Wandering weta—Monitoring Cook Straight giant weta released at Karori Sanctuary
Corinne Watts, Danny Thornburrow (Landcare Research, Hamilton)
Raewyn Empson (Karori Sanctuary, Wellington)
Radio transmitter attached to a Cook Straight giant weta. Photo: Danny Thornburrow
Twenty Cook Strait giant weta fitted with radio-transmitters were among 100 weta released into Wellington’s Karori Sanctuary in February 2007. We tracked the animals for 50 days and were surprised by the distances they covered, especially the amorous males. On average, male giant weta walked 96m per night, while females moved only 33m. The maximum distance traveled by a male weta in one night was at least 295m – the equivalent of a human walking about 15km! It’s likely the actual distance was even further as the measurements only recorded the start and finish points, not the route taken. The most mobile weta, Number 70, regularly walked at least 250m per night, often moving faster through dense bush than his frustrated trackers. At the end of the study he was found 1km from his original release site. It is likely that the males walked furthered as they were looking for females to mate with.

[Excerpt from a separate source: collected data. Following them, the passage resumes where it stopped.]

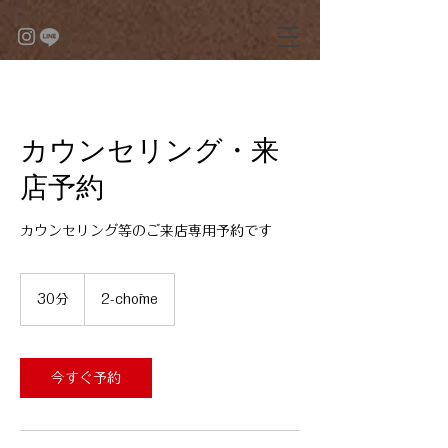
カウンセリング・来
店予約
カウンセリング等のご来店専用予約です
30分
3
2-chōme
0
分
今すぐ予約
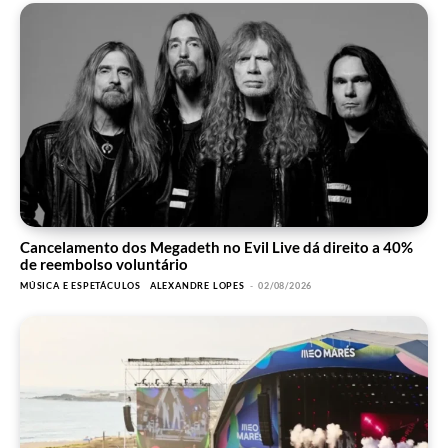
Cancelamento dos Megadeth no Evil Live dá direito a 40%
de reembolso voluntário
MÚSICA E ESPETÁCULOS
ALEXANDRE LOPES
-
02/08/2026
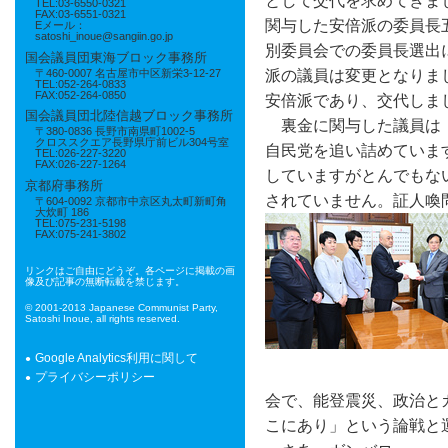
として交代を求めてきま
TEL:03-6550-0321
FAX:03-6551-0321
関与した安倍派の委員長
Eメール：
satoshi_inoue@sangiin.go.jp
別委員会での委員長選出
国会議員団東海ブロック事務所
派の議員は変更となりま
〒460-0007 名古屋市中区新栄3-12-27
TEL:052-264-0833
FAX:052-264-0850
安倍派であり、交代しま
国会議員団北陸信越ブロック事務所
裏金に関与した議員は「
〒380-0836 長野市南県町1002-5
クロススクエア長野県庁前ビル304号室
自民党を追い詰めていま
TEL:026-227-3220
FAX:026-227-1264
していますがとんでもな
京都府事務所
されていません。証人喚
〒604-0092 京都市中京区丸太町新町角
大炊町 186
TEL:075-231-5198
FAX:075-241-3802
リンクはご自由にどうぞ。各ページに掲載の画
像及び記事の無断転載を禁じます。
© 2001-2013 Japanese Communist Party,
Satoshi Inoue, all rights reserved.
Google Analytics利用に関して
プライバシーポリシー
会で、能登震災、政治と
こにあり」という論戦と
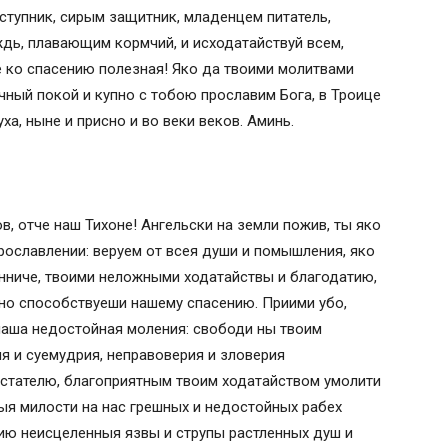
ступник, сирым защитник, младенцем питатель,
дь, плавающим кормчий, и исходатайствуй всем,
 ко спасению полезная! Яко да твоими молитвами
чный покой и купно с тобою прославим Бога, в Троице
ха, ныне и присно и во веки веков. Аминь.
в, отче наш Тихоне! Ангельски на земли пожив, ты яко
прославлении: веруем от всея души и помышления, яко
нниче, твоими неложными ходатайствы и благодатию,
но способствуеши нашему спасению. Приими убо,
 наша недостойная моления: свободи ны твоим
я и суемудрия, неправоверия и зловерия
дстателю, благоприятным твоим ходатайством умолити
тыя милости на нас грешных и недостойных рабех
тию неисцеленныя язвы и струпы растленных душ и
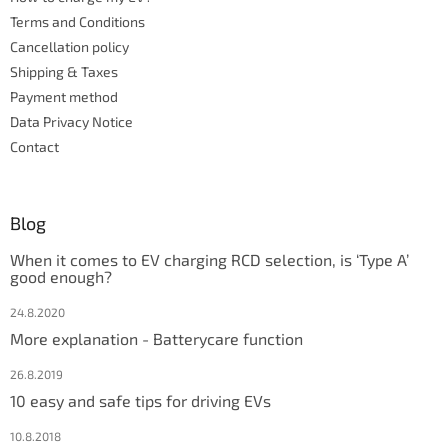
r
r
Terms and Conditions
o
l
Cancellation policy
s
Shipping & Taxes
Payment method
Data Privacy Notice
Contact
Blog
When it comes to EV charging RCD selection, is ‘Type A’
good enough?
24.8.2020
More explanation - Batterycare function
26.8.2019
10 easy and safe tips for driving EVs
10.8.2018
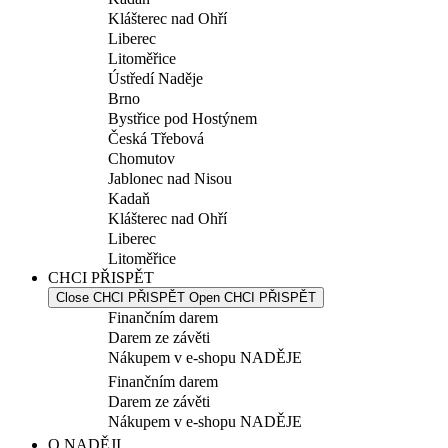
Klášterec nad Ohří
Liberec
Litoměřice
Ústředí Naděje
Brno
Bystřice pod Hostýnem
Česká Třebová
Chomutov
Jablonec nad Nisou
Kadaň
Klášterec nad Ohří
Liberec
Litoměřice
CHCI PŘISPĚT
Close CHCI PŘISPĚT
Open CHCI PŘISPĚT
Finančním darem
Darem ze závěti
Nákupem v e-shopu NADĚJE
Finančním darem
Darem ze závěti
Nákupem v e-shopu NADĚJE
O NADĚJI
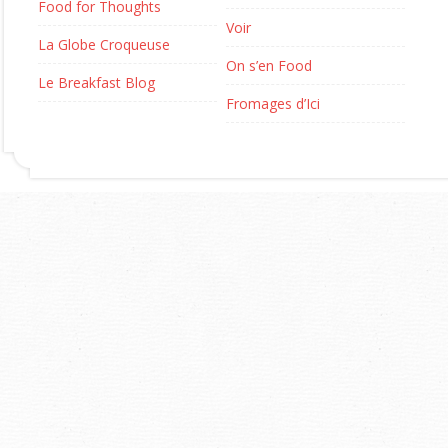
Food for Thoughts
Voir
La Globe Croqueuse
On s’en Food
Le Breakfast Blog
Fromages d’Ici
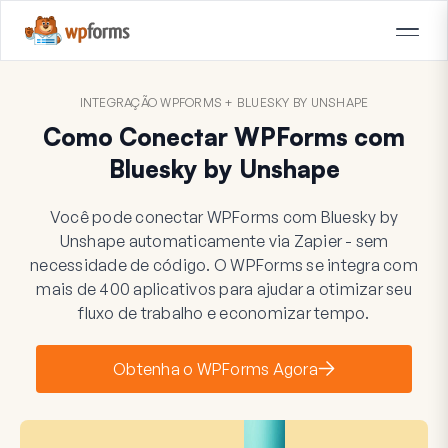
INTEGRAÇÃO WPFORMS + BLUESKY BY UNSHAPE
Como Conectar WPForms com
Bluesky by Unshape
Você pode conectar WPForms com Bluesky by
Unshape automaticamente via Zapier - sem
necessidade de código. O WPForms se integra com
mais de 400 aplicativos para ajudar a otimizar seu
fluxo de trabalho e economizar tempo.
Obtenha o WPForms Agora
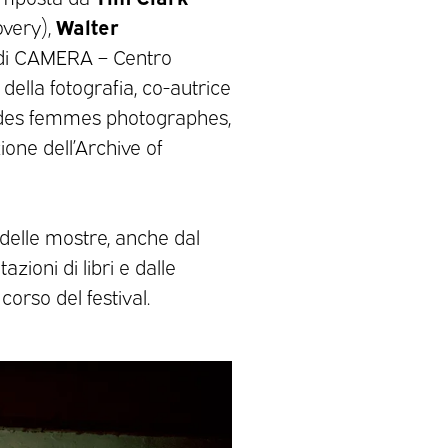
Walter
overy),
e di CAMERA – Centro
 della fotografia, co-autrice
 des femmes photographes,
ione dell’Archive of
 delle mostre, anche dal
azioni di libri e dalle
orso del festival.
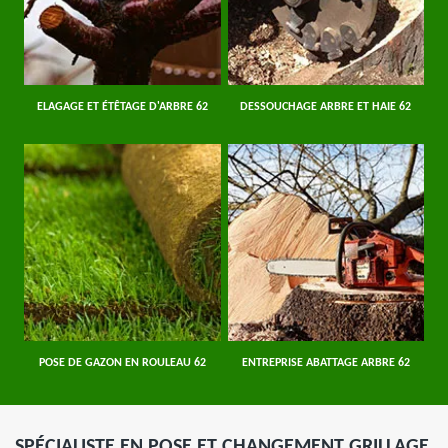
ELAGAGE ET ÉTÊTAGE D'ARBRE 62
DESSOUCHAGE ARBRE ET HAIE 62
POSE DE GAZON EN ROULEAU 62
ENTREPRISE ABATTAGE ARBRE 62
SPÉCIALISTE EN POSE ET CHANGEMENT GRILLAGE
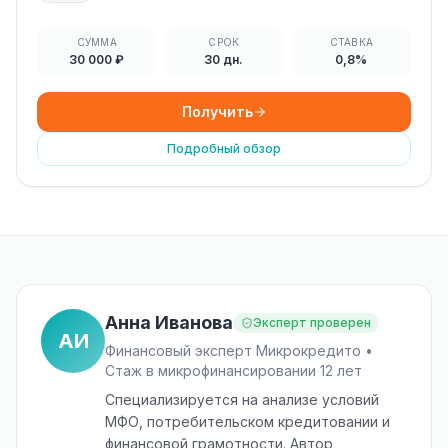
СУММА
СРОК
СТАВКА
30 000 ₽
30 дн.
0,8%
Получить
Подробный обзор
Анна Иванова
Эксперт проверен
АИ
Финансовый эксперт Микрокредито •
Стаж в микрофинансировании 12 лет
Специализируется на анализе условий
МФО, потребительском кредитовании и
финансовой грамотности. Автор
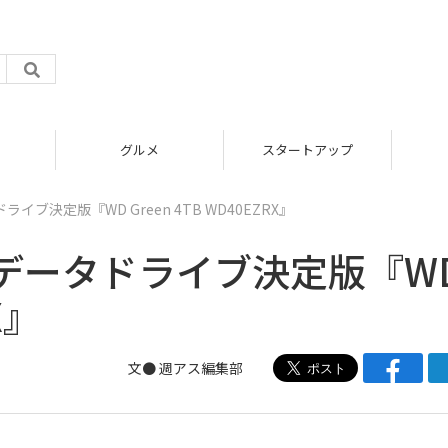
グルメ
スタートアップ
ブ決定版『WD Green 4TB WD40EZRX』
データドライブ決定版『W
X』
文●
週アス編集部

The study revealed a positive start for the new giant weta population in the Sanctuary, with animals mating and females being seen laying eggs. Not one of the animals tracked was eaten during the study and all of the tiny 1g transmitters have been removed. This was the first use of transmitters to track transferred weta and it provided a valuable insight into the behaviors of the animals. Weta spent most of their time on the ground, walking across the leaf litter and feeding on mainly native plants but also some introduced plants, such as clover and dandelion. During the day, weta would hide on the ground underneath the vegetation and were very hard to find.
Cook Straight giant weta released at Karori with radio transmitter attached . Photo: Danny Thornburrow
While weta have been transferred before, this is the first time there has been a follow-up study of the new population. It was also a very successful use of transmitter technology. Monitoring that number of animals it would be expect some transmitters to be dislodged over the 50 day period.
It was also the first time Cook Strait giant weta have been transferred from an offshore island sanctuary to a mainland site. They became extinct on mainland New Zealand over 100 years ago. Up to four transfers are planned, with up to 450 weta being moved from Matiu/Somes and Mana Islands over the next four years.
Giant weta are New Zealand’s largest invertebrates (weighing up to 35g) and the flagship for insect conservation in New Zealand. The decline of most giant weta can probably be attributed to three major causes: predation from introduced mammals, habitat destruction, and modification of habitat by browsers. Defence mechanisms such as raising and quickly flicking their legs down in the hope of ‘spiking’ a predator’s face, or lying on their backs to ‘play’ dead are of little effect and highlight just how vulnerable the weta are.
The Landcare Research study of Wellington’s new weta population was funded by Oscar-winning film and television effects company, Weta Workshop via New Zealand National Parks and Conservation Foundation.